■ WHAT YOU SHOULD DO ■
Scan the records for the line containing "tatsächliche Penetrationsleistung anhand"; extract it and all later lines, verbatim, through the end, and nothing before it.

■ DATA ■

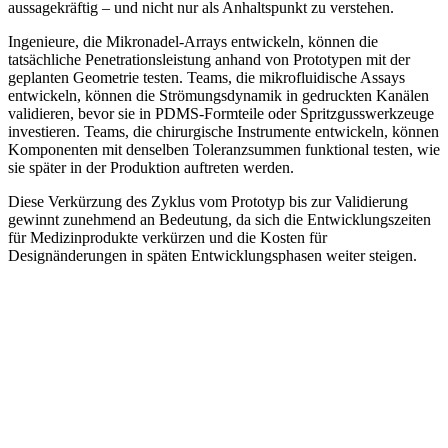
aussagekräftig – und nicht nur als Anhaltspunkt zu verstehen.
Ingenieure, die Mikronadel-Arrays entwickeln, können die
tatsächliche Penetrationsleistung anhand von Prototypen mit der
geplanten Geometrie testen. Teams, die mikrofluidische Assays
entwickeln, können die Strömungsdynamik in gedruckten Kanälen
validieren, bevor sie in PDMS-Formteile oder Spritzgusswerkzeuge
investieren. Teams, die chirurgische Instrumente entwickeln, können
Komponenten mit denselben Toleranzsummen funktional testen, wie
sie später in der Produktion auftreten werden.
Diese Verkürzung des Zyklus vom Prototyp bis zur Validierung
gewinnt zunehmend an Bedeutung, da sich die Entwicklungszeiten
für Medizinprodukte verkürzen und die Kosten für
Designänderungen in späten Entwicklungsphasen weiter steigen.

■ RESPONSE TO THE TASK ■
tatsächliche Penetrationsleistung anhand von Prototypen mit der
geplanten Geometrie testen. Teams, die mikrofluidische Assays
entwickeln, können die Strömungsdynamik in gedruckten Kanälen
validieren, bevor sie in PDMS-Formteile oder Spritzgusswerkzeuge
investieren. Teams, die chirurgische Instrumente entwickeln, können
Komponenten mit denselben Toleranzsummen funktional testen, wie
sie später in der Produktion auftreten werden.
Diese Verkürzung des Zyklus vom Prototyp bis zur Validierung
gewinnt zunehmend an Bedeutung, da sich die Entwicklungszeiten
für Medizinprodukte verkürzen und die Kosten für
Designänderungen in späten Entwicklungsphasen weiter steigen.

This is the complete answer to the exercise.